Body or hand keypoint data -
((

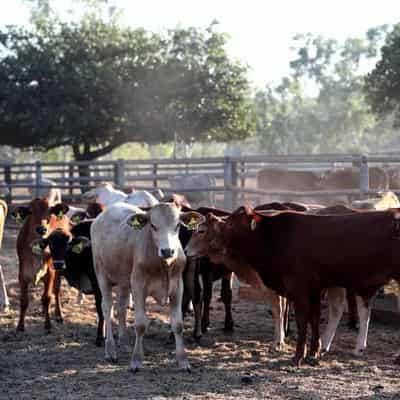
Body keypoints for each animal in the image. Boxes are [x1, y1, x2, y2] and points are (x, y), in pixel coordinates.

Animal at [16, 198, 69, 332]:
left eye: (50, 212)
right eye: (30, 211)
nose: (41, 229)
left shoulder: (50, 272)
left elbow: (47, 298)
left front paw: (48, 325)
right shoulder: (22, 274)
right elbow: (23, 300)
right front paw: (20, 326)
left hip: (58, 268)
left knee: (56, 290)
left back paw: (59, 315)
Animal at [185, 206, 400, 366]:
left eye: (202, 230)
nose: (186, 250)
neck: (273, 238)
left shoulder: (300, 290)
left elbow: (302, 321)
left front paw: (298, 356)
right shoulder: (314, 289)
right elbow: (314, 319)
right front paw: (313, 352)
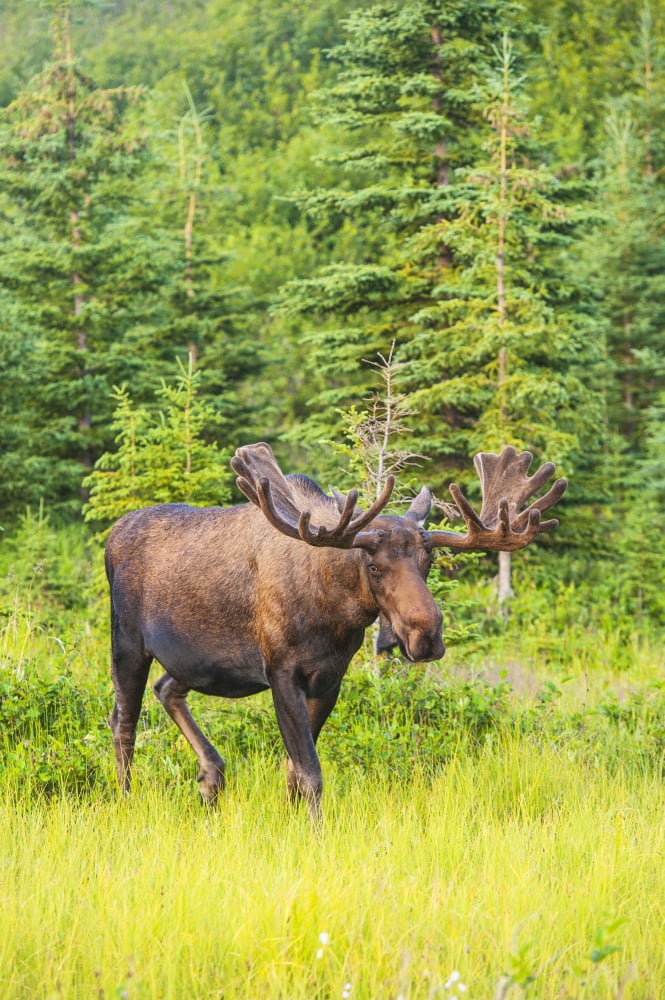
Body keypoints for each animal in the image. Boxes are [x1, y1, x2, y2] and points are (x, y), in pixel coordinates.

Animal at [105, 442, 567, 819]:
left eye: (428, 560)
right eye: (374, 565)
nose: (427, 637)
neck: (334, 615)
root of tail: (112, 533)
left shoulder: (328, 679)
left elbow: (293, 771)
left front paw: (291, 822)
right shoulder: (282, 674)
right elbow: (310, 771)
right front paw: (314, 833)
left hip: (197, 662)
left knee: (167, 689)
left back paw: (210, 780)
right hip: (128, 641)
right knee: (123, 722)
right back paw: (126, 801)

))
((

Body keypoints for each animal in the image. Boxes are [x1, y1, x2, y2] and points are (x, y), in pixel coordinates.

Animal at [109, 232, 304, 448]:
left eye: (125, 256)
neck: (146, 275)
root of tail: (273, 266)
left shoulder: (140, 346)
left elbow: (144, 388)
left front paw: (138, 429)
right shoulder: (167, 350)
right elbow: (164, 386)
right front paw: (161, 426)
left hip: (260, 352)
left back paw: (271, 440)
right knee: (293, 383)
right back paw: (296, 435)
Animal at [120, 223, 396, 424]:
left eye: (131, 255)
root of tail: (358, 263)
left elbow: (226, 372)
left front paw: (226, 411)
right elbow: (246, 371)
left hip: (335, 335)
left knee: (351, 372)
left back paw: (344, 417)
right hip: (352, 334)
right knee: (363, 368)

))
((

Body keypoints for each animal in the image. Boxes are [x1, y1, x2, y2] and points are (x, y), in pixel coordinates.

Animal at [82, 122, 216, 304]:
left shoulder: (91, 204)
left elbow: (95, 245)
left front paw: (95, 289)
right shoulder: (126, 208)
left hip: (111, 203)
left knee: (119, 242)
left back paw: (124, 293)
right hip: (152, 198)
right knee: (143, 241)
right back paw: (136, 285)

))

Work order -
Write out, from the lines above, only those from the line with "root of tail: (358, 263)" to the line with "right knee: (363, 368)", exactly as given, including the first and the last.

Response to the task -
root of tail: (358, 263)
left elbow: (226, 372)
left front paw: (226, 411)
right elbow: (246, 371)
left hip: (335, 335)
left knee: (351, 372)
left back paw: (344, 417)
right hip: (352, 334)
right knee: (363, 368)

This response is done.